I was raised Baptist. Very, very Baptist. Find me a Free Will Baptist hymnal, and we can play a game called “You give me a number, and I will tell you what the song is.” (I can also point you directly to the best song titles to add “under the covers” to the end of, but that’s another story for another highly irreverent day.)
Point being, I was raised Baptist. And I found Him there.
But I find Him here, too.
Standing in a hospital room, that intoxicating new baby smell in the air. In the crossing of my own hand across my chest and down, in the Father, Son and Holy Spirit-ness of it. In the Lord’s prayer and the apostles’ creed. In promising to teach this baby girl, to live the ways of Jesus in front of her and walk with her while she is in the beautiful, difficult God-process of being redeemed. In the meandering thought that maybe redemption really is a journey, walked alongside a Savior and His people, not only a prayer at an altar. In the God-with-us moment when a father raises a hand filled with water from an unholy hospital sink, and drips it onto his newborn daughter’s head. Lets it wash over her, in faith that God is in the water and the words and the room and the moment, in a capacity we can’t even start to understand. In the moment when I realize that I don’t have to understand HOW God is alive and moving in any given moment, I only have I believe that HE IS. That when we enter a room with a pure intention to fill it with His glory, He inhabits those two I AM words, holds up His end of the bargain, and simply IS.
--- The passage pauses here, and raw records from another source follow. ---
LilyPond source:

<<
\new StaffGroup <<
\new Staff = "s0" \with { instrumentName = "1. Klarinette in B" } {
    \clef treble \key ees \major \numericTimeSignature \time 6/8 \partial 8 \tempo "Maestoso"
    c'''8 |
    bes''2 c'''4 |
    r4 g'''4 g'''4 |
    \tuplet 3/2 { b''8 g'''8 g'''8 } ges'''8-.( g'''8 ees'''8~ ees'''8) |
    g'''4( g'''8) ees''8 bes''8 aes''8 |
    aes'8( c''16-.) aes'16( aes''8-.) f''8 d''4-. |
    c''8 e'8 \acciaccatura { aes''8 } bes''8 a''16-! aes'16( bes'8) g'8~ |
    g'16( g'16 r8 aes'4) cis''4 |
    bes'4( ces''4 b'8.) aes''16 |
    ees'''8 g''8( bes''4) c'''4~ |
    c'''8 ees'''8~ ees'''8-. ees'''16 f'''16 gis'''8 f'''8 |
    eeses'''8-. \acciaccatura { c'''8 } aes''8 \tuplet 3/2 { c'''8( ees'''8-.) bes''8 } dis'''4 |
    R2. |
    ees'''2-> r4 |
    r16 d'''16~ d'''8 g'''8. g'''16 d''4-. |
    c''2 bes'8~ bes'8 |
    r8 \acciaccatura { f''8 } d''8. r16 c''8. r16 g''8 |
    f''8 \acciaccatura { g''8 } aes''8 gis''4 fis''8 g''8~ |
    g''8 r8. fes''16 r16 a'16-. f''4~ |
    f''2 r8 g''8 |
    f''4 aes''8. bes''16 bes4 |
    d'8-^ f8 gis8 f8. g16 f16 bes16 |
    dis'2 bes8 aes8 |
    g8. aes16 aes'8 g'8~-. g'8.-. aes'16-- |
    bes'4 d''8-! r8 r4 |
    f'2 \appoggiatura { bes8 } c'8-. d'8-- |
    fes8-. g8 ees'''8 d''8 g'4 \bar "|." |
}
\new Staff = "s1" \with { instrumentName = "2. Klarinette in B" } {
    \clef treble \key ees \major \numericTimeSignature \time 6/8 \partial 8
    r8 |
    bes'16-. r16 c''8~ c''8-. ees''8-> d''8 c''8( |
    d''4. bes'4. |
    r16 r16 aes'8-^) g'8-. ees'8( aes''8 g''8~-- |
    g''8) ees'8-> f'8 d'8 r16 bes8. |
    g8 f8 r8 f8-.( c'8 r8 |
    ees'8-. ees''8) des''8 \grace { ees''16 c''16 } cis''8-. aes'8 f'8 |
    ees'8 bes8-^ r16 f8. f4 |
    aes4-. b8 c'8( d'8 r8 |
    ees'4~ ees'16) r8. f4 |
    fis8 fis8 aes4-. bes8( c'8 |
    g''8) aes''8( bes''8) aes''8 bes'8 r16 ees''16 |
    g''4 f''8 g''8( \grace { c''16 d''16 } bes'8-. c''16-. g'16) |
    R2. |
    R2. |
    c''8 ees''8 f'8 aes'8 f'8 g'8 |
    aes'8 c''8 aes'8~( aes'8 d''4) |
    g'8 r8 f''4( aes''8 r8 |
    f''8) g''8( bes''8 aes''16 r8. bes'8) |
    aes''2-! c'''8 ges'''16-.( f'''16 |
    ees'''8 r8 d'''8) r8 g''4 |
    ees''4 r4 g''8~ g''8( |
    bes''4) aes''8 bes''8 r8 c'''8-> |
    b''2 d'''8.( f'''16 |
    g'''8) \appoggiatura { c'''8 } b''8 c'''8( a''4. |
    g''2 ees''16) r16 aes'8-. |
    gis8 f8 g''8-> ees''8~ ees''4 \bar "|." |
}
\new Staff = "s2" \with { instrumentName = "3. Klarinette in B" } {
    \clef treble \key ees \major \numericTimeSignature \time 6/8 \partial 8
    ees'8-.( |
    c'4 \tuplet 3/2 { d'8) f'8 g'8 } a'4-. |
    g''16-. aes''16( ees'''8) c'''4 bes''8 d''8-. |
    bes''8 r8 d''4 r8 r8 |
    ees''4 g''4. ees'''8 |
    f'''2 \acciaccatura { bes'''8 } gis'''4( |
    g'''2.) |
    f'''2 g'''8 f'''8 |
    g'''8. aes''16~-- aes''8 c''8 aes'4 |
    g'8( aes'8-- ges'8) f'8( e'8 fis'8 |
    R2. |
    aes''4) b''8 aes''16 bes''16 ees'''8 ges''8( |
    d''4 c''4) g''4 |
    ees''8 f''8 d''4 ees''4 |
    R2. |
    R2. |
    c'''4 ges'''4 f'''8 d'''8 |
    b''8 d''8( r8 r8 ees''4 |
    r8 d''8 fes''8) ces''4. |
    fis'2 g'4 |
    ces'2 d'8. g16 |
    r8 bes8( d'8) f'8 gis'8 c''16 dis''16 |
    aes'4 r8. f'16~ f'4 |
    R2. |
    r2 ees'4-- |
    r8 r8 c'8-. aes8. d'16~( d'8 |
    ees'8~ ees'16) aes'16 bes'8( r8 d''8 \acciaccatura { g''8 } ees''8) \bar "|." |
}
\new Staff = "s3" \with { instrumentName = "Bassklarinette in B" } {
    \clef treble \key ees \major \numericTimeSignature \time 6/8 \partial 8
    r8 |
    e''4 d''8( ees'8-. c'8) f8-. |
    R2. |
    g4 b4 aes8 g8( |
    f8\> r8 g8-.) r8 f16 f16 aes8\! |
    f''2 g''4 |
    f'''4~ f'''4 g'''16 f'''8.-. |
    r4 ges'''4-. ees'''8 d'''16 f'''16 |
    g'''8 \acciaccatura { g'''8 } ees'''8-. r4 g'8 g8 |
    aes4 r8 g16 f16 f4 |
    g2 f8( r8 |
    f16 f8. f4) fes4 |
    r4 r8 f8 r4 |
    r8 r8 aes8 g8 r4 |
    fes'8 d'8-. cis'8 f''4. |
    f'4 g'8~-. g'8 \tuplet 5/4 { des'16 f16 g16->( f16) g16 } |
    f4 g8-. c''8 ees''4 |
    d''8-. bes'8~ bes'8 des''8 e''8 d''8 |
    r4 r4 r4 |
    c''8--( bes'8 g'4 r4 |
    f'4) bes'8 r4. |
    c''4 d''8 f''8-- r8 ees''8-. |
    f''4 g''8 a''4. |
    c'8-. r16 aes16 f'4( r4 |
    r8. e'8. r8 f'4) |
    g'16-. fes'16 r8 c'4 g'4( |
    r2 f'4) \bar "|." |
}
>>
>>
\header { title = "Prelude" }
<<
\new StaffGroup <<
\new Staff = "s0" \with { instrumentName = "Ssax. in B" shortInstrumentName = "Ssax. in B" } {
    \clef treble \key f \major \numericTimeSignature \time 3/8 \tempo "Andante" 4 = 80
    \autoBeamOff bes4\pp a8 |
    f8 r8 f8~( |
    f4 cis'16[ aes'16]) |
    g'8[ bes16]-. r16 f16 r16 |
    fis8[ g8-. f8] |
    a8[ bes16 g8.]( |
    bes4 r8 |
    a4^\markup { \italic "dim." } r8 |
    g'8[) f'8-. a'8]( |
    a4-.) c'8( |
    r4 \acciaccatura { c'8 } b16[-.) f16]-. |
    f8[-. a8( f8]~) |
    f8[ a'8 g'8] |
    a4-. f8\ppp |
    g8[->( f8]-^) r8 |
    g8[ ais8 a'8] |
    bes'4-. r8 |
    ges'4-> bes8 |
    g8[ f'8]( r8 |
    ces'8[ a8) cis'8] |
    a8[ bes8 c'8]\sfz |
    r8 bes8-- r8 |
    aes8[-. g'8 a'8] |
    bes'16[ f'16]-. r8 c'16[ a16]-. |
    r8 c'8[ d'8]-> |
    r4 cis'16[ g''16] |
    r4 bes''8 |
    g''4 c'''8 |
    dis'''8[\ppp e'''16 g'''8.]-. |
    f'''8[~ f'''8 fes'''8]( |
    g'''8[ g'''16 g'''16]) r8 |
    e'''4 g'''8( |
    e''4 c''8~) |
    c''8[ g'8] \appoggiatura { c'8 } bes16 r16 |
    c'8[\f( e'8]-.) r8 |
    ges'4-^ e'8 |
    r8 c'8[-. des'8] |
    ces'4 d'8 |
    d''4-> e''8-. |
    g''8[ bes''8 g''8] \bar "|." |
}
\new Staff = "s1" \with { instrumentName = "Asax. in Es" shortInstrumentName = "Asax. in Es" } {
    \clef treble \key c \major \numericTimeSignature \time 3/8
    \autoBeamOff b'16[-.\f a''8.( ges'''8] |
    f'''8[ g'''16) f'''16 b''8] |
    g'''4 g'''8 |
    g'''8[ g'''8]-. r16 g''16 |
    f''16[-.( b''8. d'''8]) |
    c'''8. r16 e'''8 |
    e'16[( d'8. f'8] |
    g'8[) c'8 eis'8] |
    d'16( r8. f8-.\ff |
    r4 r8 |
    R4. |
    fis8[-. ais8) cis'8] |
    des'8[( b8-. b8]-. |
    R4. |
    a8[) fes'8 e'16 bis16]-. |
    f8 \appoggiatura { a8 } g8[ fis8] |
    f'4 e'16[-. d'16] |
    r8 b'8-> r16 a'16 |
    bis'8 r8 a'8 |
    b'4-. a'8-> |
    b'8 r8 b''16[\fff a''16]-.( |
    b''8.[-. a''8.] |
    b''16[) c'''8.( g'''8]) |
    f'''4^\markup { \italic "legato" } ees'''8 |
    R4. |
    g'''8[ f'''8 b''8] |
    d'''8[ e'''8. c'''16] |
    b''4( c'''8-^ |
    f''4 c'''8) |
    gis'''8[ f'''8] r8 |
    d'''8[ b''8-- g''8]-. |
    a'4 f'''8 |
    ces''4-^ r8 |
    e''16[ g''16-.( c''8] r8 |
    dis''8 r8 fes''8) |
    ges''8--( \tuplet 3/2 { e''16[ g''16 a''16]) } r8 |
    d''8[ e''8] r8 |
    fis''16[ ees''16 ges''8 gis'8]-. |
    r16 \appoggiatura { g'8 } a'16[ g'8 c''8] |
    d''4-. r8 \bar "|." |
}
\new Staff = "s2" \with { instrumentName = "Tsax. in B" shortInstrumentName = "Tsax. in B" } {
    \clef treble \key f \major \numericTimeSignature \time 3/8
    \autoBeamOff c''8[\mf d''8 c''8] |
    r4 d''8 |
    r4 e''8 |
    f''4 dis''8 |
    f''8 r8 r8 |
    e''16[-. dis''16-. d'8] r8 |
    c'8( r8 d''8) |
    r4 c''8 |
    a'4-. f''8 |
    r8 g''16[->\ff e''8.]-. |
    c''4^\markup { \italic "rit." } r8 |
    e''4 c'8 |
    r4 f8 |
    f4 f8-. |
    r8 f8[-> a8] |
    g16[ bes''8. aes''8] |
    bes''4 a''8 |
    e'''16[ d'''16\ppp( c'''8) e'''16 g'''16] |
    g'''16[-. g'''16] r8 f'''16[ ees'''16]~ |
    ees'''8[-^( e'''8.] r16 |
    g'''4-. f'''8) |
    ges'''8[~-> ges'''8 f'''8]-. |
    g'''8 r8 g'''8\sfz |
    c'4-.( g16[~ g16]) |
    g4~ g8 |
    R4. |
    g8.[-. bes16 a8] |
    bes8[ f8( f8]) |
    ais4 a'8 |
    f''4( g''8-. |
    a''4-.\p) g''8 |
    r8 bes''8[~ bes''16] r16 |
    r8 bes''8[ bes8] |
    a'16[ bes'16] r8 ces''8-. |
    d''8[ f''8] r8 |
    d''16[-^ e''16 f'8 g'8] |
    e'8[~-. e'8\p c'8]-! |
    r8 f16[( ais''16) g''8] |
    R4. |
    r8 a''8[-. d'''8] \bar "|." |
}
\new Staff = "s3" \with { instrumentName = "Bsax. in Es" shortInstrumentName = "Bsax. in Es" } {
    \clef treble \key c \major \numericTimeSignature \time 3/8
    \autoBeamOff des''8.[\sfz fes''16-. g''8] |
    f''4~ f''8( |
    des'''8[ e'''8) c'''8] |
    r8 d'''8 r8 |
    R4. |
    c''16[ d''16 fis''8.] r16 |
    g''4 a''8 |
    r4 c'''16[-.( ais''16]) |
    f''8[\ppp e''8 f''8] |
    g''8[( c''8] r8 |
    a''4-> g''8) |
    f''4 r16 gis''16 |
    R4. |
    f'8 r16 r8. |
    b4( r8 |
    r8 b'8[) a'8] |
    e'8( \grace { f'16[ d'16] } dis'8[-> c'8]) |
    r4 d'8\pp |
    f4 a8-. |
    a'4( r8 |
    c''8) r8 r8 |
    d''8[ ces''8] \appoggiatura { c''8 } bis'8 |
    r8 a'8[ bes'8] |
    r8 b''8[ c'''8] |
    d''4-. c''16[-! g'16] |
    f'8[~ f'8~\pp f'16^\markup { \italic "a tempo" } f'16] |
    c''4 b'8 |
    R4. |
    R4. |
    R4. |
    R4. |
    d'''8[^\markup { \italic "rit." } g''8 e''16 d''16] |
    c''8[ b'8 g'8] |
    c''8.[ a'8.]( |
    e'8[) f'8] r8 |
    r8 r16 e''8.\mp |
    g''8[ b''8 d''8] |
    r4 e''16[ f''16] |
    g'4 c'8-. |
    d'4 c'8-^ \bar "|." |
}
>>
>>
I don’t pretend to understand baptism. I can’t wrap my tiny fingers or frail mind around any of it. I don’t know how God’s presence is in it, or what His presence accomplishes through it. I don’t believe He expects us to have it all figured out, to have His mystery down to a measurable and articulable theology in order for Him to show up and be God. So regardless of all the things I don’t have figured out, this much I know to be true:
When His people come together in His name, even with their messy theologies and frustration over their lack of ability to capsulize the divine, He’s there. He’s in it. And I want to be where He is. I want my goddaughter to be where He is.
The presence of Christ has to be enough to satisfy my doctrine. If it’s not, I fear I have some things all kinds of backwards.